Une pop euphorisante et multicolore, aux gimmicks entêtants

Avec son premier disque, Jain avait déjà été rattrapée par le désordre du monde. En 2015, Zanaka sortait tout juste une semaine avant… les attentats parisiens du 13 novembre. La France est alors traumatisée, sous le choc. De longues semaines anxiogènes commencent. Le pire moment pour lancer un disque, a fortiori le premier d’une quasi-inconnue. Comment réussir à se faire encore entendre, au milieu du chaos? Est-ce que cela a même encore une quelconque importance? Visiblement, oui. Juste avant les événements dramatiques, le single Come, sorti cinq mois plus tôt, se contentait de tourner gentiment en radio, végétant dans le ventre mou du classement des ventes. Avant la fin de l’année, il en atteindra la première place… Un peu comme si la pop colorée de Jain avait fait office de baume réconfortant. Cliché? On soumet quand même l’hypothèse à l’intéressée: « Je pense que le timing joue, évidemment. Vous pouvez sortir le plus gros tube possible, s’il ne tombe pas au bon moment, qu’il ne correspond pas à l’époque, il fera un flop. Dans mon cas, le fait de proposer un disque qui soit en effet optimiste, solaire, précisément pendant cette période, a pu aider à son succès… Après, je suis quand même contente que cela ne se soit pas arrêté à ça. Mais c’est vrai qu’après ce qui s’est passé au Bataclan, j’étais très fière de faire de la musique, de me retrouver dans cette position de pouvoir rassembler les gens. Je n’ai voulu annuler aucun concert, par exemple. »

Ligne claire

La potion de Jain tient donc dans cette pop euphorisante et multicolore, qui a le gimmick aussi évident qu’entêtant. L’exemple parfait est l’autre tube, Makeba et son fameux refrain: « Makeba/Ma che bella/Can i get a ‘wooohe’? ». Le tout servi par des visuels et des clips hypersoignés – celui de Makeba, justement, a empoché une Victoire de la musique en 2017 et une nomination pour les Grammys en début d’année.

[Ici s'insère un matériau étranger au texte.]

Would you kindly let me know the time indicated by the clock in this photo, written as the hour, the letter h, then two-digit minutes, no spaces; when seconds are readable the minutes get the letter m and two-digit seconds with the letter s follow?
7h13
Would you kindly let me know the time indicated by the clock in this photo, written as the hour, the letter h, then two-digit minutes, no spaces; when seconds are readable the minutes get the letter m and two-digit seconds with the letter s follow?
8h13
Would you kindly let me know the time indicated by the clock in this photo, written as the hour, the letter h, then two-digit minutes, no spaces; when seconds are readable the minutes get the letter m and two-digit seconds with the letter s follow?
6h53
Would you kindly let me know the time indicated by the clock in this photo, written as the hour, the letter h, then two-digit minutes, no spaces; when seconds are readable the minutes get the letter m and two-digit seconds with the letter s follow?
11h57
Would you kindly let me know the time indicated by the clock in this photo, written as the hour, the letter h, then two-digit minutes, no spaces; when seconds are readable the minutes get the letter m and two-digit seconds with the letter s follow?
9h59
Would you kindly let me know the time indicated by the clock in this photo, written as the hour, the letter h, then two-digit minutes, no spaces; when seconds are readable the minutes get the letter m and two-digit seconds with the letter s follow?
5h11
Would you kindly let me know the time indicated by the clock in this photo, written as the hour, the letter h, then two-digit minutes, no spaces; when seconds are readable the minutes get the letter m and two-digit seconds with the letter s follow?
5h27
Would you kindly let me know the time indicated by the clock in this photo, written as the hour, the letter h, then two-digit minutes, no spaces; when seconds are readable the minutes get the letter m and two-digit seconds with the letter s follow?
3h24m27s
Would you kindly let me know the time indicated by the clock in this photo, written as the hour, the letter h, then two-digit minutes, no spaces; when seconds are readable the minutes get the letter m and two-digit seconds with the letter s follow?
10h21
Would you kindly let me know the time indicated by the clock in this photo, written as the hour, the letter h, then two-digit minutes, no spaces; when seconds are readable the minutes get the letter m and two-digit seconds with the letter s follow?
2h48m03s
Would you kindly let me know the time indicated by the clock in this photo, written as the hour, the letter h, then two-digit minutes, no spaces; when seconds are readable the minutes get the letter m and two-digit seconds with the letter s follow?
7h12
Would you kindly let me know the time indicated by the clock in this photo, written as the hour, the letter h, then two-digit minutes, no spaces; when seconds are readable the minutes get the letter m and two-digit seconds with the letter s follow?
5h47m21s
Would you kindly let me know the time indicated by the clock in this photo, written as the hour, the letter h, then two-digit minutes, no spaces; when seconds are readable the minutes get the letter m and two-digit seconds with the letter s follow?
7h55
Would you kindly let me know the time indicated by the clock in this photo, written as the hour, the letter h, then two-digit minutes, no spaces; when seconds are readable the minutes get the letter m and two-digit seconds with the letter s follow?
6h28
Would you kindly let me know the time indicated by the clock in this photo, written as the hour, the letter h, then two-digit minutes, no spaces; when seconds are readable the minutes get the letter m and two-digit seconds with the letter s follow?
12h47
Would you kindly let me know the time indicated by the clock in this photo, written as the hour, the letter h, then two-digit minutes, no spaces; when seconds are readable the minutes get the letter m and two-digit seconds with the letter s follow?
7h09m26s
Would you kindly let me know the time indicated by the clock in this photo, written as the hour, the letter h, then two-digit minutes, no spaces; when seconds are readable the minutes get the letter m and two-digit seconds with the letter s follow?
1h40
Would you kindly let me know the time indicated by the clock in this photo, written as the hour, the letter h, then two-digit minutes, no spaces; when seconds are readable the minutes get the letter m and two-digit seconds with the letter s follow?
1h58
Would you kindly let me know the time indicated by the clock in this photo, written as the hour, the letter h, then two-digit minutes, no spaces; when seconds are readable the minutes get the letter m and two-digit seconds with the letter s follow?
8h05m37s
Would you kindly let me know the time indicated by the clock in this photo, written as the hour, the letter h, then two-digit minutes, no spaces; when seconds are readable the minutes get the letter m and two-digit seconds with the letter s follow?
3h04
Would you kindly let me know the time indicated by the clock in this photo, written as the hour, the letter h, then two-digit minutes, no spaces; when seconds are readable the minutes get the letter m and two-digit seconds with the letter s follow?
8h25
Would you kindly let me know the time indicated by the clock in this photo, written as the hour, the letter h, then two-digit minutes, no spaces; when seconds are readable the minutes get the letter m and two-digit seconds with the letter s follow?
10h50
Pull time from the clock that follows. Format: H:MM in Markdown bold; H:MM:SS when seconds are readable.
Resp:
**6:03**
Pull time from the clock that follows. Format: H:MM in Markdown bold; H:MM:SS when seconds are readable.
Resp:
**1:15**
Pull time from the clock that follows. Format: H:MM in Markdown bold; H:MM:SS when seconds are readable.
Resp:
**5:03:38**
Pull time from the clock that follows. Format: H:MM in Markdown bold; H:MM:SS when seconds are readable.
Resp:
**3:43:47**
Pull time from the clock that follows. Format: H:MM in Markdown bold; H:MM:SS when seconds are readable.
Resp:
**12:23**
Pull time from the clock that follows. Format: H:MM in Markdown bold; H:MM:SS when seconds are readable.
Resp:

Oui, car, entre-temps, la carrière de Jain, qui chante en anglais, a pris un tour international. A l’instar d’une Christine & The Queens ou de Stromae, elle n’a pas hésité à traverser l’Atlantique, se retrouvant notamment invitée sur le plateau du late show de Stephen Colbert. On compare souvent la musique de la Française et du Belge. Même tendance au bidouillage électronique de chambre. Même talent pour dénicher les trois notes qui font mouche. Même goût aussi pour une certaine ligne claire: « C’est vrai que j’aime quand c’est bien propre (rires). Ma musique est déjà un tel mélange d’influences, il faut qu’elle soit un mininum structurée. » Enfin, comme Paul Van Haver, Jain glisse volontiers des influences africaines dans son univers. Une question de parcours. Celui de Jeanne Galice, de son vrai nom, née en 1992, à Toulouse, a suivi les pérégrinations familiales du paternel, cadre dans l’industrie pétrolière: de Dubaï, où elle atterrit à l’âge de 9 ans, à Pointe-Noire au Congo-Brazzaville, où elle a enregistré ses premières maquettes, en repassant par Abu Dhabi. D’où une musique qui picore volontiers dans les cultures visitées. Au point de parler d’appropriation culturelle ? Zappée dans les interviews françaises, la question revenait systématiquement dans la presse anglo-saxonne. Jain sourit: « Je m’y attendais un peu. Entre l’Europe et les Etats-Unis, on n’a pas la même histoire, la même approche. J’ai dû leur expliquer tout mon parcours, le fait que j’avais vécu en Afrique, que c’était même au Congo que j’étais vraiment née artistiquement, ou même les influences musicales de ma mère (NDLR: franco-malgache). De toute façon, la musique est une appropriation culturelle constante, du blues au rock, en commençant par Elvis! »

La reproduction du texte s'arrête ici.